Australia boosts maritime security spending
Australian Prime Minister John Howard today announced that Australia's maritime security will be further strengthened by a series of measures worth A$102 million (US$74.7 million) over four years.
Howard said the strengthening follows a review of current policy after comprehensive threat assessment prepared by the Australian Security Intelligence Organization (ASIO).
"The ASIO assessment," said Howard, "pointed to the fact that Al Qaeda and associated groups continue to have a capacity to carry out terrorist attacks, including against maritime interests."

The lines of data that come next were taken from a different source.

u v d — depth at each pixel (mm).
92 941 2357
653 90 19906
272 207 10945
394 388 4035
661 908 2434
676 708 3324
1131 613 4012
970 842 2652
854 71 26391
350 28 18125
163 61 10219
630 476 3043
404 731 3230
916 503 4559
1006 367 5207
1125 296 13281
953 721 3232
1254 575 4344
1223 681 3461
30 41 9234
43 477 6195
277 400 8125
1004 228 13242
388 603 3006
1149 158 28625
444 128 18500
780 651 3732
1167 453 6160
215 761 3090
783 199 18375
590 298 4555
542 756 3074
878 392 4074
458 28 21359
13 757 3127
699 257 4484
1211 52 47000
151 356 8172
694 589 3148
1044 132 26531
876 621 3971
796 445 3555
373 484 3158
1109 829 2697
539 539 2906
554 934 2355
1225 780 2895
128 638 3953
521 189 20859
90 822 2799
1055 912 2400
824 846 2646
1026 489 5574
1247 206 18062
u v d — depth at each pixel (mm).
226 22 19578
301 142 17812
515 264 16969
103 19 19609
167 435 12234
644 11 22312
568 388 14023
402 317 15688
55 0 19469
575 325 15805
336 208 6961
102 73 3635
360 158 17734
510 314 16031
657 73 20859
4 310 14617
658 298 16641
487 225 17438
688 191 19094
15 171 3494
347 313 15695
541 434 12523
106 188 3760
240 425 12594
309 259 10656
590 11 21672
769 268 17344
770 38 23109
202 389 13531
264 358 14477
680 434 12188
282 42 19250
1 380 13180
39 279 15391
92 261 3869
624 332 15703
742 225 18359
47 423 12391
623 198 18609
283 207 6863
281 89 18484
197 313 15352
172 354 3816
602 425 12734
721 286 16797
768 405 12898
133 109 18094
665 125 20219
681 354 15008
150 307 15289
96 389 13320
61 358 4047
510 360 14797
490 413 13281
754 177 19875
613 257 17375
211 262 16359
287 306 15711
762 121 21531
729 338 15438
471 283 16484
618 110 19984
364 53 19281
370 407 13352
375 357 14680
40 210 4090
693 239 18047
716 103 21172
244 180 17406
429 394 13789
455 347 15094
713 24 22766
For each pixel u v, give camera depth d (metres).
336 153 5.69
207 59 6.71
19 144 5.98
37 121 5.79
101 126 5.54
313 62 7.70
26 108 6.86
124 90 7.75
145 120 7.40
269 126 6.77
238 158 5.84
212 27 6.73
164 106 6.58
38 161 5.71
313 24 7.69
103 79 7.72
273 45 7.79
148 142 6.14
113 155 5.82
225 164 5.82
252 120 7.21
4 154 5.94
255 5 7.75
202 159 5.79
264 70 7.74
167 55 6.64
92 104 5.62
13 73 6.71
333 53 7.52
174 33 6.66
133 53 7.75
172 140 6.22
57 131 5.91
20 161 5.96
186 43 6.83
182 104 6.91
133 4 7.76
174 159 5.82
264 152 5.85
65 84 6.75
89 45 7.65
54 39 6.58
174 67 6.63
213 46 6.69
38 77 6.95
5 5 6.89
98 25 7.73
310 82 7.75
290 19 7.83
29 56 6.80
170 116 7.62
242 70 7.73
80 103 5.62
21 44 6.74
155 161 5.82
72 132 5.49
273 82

The enhanced maritime security measures include:
- an additional A$48 million (US$35 million) over four years to increase the rate of container examination at the Australian Customs Service (Customs) container x-ray facilities in Sydney, Melbourne, Brisbane and Fremantle;
- enabling Customs to board more vessels at the first port of arrival in Australia at a cost of a further A$9.3 million (US$6.8 million). This will include more random checks so that any ship entering any port can expect to be boarded;
- extending the Customs closed circuit television network from the current 32 ports to 63 Customs proclaimed ports at a cost of A$17 million (US$12.45 million) over four years;
- posting specialist immigration officials to ports to assist with border control at a cost of A$12.3 million (US$9 million) over four years;
- amending the Migration Act to allow passengers on round trip cruises to be more easily checked should that be deemed necessary in future; and
The government also will:
- review security arrangements for Australia's offshore oil and gas facilities and assets through the establishment of a dedicated taskforce within the Department of the Prime Minister and Cabinet. The taskforce will also consider Australian Government capabilities and protocols for interdicting ships and other vessels at sea;
- introduce a maritime security identification card for maritime industry employees, following consultation with interested parties;
- provide additional resources to further strengthen intelligence collection and the provision of intelligence information within key ports;
- provide an additional $4.4 million to allow the Transport Security Operations Center within the Department of Transport and Regional Services to operate 24 hours a day, seven days a week;
- undertake a detailed examination of security arrangements for transporting high-consequence dangerous goods;
- provide additional limited powers for privately engaged maritime security guards to enable them to respond with appropriate authority to any deliberate breaches of maritime security zones within and near to ports,
The review also examined the shared responsibilities of the state and territory governments and industry, noting that port owners and operators are responsible for providing preventive security within ports.
The review also noted the important role of state and territory police forces in providing first response capabilities at and near to ports within their respective jurisdictions. The shared responsibilities between the Australian Government and the state and territory governments are coordinated through the National Counter-Terrorism Committee (NCTC).